▶ TO-DO ITEM:
Select the lines of the records containing the word "wall" and list them.

(Records drawn from a dataset)

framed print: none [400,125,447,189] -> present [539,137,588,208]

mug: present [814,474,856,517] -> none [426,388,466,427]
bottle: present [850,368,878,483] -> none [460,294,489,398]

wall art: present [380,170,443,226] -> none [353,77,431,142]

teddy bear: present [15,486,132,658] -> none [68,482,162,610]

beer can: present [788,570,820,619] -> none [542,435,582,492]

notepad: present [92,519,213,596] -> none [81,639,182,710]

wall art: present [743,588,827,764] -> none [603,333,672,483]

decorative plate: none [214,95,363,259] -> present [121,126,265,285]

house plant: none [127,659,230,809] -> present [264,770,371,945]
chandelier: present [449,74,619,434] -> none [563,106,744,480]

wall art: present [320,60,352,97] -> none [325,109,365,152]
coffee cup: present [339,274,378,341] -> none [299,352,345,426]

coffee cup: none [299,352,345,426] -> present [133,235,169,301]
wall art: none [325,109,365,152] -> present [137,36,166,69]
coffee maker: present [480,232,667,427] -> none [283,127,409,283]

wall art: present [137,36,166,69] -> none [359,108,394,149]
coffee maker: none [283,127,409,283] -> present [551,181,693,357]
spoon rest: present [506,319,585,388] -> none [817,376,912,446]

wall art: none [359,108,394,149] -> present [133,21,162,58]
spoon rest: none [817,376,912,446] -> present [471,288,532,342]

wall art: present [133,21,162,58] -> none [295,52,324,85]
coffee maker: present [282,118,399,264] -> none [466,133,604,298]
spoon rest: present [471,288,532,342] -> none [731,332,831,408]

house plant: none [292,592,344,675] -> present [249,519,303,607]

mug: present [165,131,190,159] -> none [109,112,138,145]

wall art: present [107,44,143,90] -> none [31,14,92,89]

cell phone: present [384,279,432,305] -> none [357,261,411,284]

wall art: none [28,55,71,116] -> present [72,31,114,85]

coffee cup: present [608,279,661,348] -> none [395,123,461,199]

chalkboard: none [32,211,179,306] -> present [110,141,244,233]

▶ EXERCISE SOLUTION:
wall art: present [380,170,443,226] -> none [353,77,431,142]
wall art: present [743,588,827,764] -> none [603,333,672,483]
wall art: present [320,60,352,97] -> none [325,109,365,152]
wall art: none [325,109,365,152] -> present [137,36,166,69]
wall art: present [137,36,166,69] -> none [359,108,394,149]
wall art: none [359,108,394,149] -> present [133,21,162,58]
wall art: present [133,21,162,58] -> none [295,52,324,85]
wall art: present [107,44,143,90] -> none [31,14,92,89]
wall art: none [28,55,71,116] -> present [72,31,114,85]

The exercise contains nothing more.